C. L.: A excelência do Albert Einstein está profundamente ligada ao seu DNA judaico. O judeu tem o papel de questionar permanentemente tudo. O judeu sempre acha que tem de fazer mais. Trata-se de um inconformismo sistemático. Isso para não falar do papel primordial da fé na gestão desse hospital.
Tenho aqui, evidentemente, as melhores ferramentas da lógica e da ciência para comandar esse hospital. Mas me dou ao luxo de usar a fé como instrumento de gestão fundamental. O que significa acreditar naquilo que as pessoas acham que não vai dar certo. É acreditar em coisas não tão tangíveis. Essa atitude é um fator fundamental na busca constante da qualidade no Albert Einstein.

O papa Francisco reconheceu o Estado da Palestina recentemente.
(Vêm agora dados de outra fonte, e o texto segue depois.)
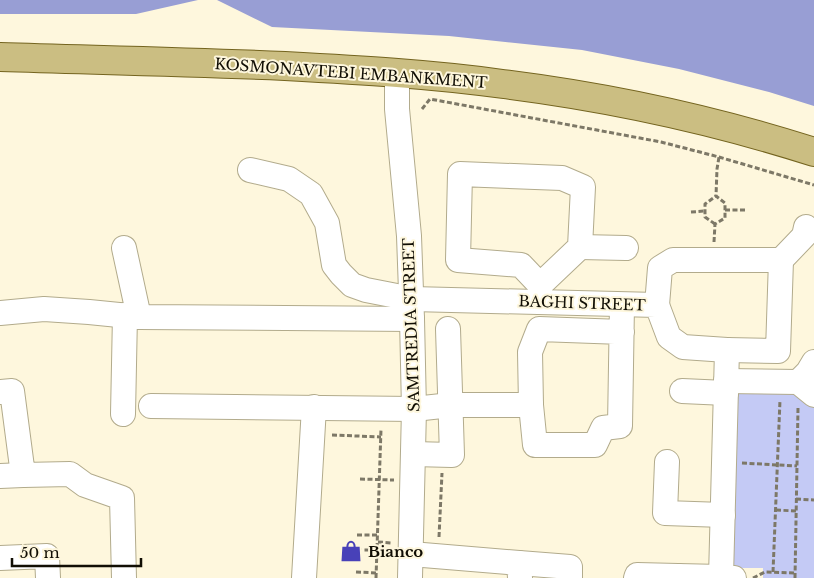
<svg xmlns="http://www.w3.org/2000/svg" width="814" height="578" viewBox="0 0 814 578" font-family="'Libre Baskerville',serif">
<rect width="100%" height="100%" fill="#fef7dd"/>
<!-- green -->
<polygon fill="#c4caf5" points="783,386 814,401 814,578 763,578 763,568 732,568 738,390"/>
<!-- water -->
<g fill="#989ed4">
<polygon points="0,0 198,0 136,14 0,14"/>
<polygon points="217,0 814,0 814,106 769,92 679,69 582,50 449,36 272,27"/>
</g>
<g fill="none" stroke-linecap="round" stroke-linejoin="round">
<!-- minor casing -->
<g stroke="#b2ab8c" stroke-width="26">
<g id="minor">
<polyline points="397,73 397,109 409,236 412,319 414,409 410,578"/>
<polyline points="250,170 289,179 311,194 327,223 334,265 341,274 352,285 366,290 412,299 657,305 669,337 683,347 727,350 721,577 734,578"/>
<polyline points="580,247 626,248"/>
<polyline points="124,248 139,317"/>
<polyline points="781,260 804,236 806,227"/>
<polyline points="540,285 580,247 583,187 562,178 460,174 458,260 521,265 540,285 540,301"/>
<polyline points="622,305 620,426 603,428 595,445 535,445 531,405 530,352 539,329 622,332"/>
<polyline points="657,305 660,268 673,260 781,260 778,351 727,350"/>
<polyline points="0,313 44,309 89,312 139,317 412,319"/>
<polyline points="726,381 798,382 814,395"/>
<polyline points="798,382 808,372 814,362"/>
<polyline points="682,391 726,393"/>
<polyline points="0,392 12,391 23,475 70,474 85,485 122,498 124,578"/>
<polyline points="151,406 414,409 451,405 531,405"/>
<polyline points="123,414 125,315"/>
<polyline points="413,454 452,455 448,329"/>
<polyline points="667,462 665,513 723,515"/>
<polyline points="0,476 23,475"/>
<polyline points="411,554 519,563 520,578"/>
<polyline points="0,558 47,556 48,578"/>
<polyline points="519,563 570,567 570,578"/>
<polyline points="304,578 314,407"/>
<polyline points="636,578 637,575 678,576"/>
<polyline points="678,578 678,576 721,577"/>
</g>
</g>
<!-- major casing -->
<g stroke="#74641f" stroke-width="30">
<path id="major" d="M0,57C95,60 190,62 285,66C358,70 431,74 503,84C607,97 714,120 814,152"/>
</g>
<!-- path -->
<g stroke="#7d7867" stroke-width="3" stroke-dasharray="5 2.5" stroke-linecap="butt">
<polyline points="422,109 430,99 661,142 719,157 814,185"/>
<polyline points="725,210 745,210"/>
<polyline points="691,212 705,211"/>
<polyline points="715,224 705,217 705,204 716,196"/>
<polyline points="714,242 715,224 725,218 725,203 716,196 717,169 719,157"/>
<polyline points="332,435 381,437"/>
<polyline points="742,463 797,466"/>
<polyline points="360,479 394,480"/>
<polyline points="796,499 814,500"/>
<polyline points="776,510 796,511"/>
<polyline points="357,535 378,535"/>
<polyline points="439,537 442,473"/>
<polyline points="378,542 392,543"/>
<polyline points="357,550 377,550"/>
<polyline points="356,572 378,573"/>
<polyline points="773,572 780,400"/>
<polyline points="376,578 381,429"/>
<polyline points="753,578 765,572 796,573"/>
<polyline points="795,578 798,408"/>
</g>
<!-- minor -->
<use href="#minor" stroke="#fff" stroke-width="24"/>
<!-- major -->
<use href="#major" stroke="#cbbe82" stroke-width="28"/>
</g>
<!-- icons -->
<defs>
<g id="shop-bare" transform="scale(1.725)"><path d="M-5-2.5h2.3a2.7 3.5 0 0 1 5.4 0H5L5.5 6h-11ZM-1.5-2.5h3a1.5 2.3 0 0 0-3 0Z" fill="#4841b8" stroke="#fef7dd" stroke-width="2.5" paint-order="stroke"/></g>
</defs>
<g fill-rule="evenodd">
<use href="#shop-bare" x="351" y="551"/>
</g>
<g text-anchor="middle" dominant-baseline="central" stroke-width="4" stroke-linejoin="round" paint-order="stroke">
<!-- street labels -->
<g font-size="15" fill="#110e04" stroke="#fef7dd">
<text transform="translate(351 73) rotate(4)">KOSMONAVTEBI EMBANKMENT</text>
<text transform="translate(582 303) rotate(2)">BAGHI STREET</text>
<text transform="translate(411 325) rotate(-92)">SAMTREDIA STREET</text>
</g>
<!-- poi labels -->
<g font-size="15" font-weight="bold" fill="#110e04" stroke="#fef7dd" text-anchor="start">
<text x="368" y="551">Bianco</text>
</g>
</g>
<!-- scale -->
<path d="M12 558v8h129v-8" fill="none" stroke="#110e04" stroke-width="2.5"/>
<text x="20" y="558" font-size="15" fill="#110e04" stroke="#fef7dd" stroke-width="4" paint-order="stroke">50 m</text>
</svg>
O que o senhor achou disso?

C. L.: Francisco é um homem que tem avançado sobre temas polêmicos que ficaram parados por muito tempo. O Oriente Médio precisa encontrar uma solução para o povo palestino. Acredito que esse reconhecimento não significa uma negação do Estado de Israel. Mas de nada adianta tomar uma atitude se não houver um desdobramento de caráter prático. Gostaria que o papa não parasse esse movimento e usasse sua legitimidade para convencer o povo palestino de que, se não reconhecer o povo de Israel, não será possível nenhum tipo de entendimento. O papa tomou essa iniciativa positiva. Mas a partir de agora ele passa a ser um dos protagonistas dessa história. Ele tem de exigir do povo palestino que aceite também o Estado de Israel.

Fonte: Revista VEJA – Entrevista / Páginas amarelas – Edição 2430 – Ano 48 – nº 24 – 17 de junho de 2015 – Pgs. 13, 16-17 – Edição impressa.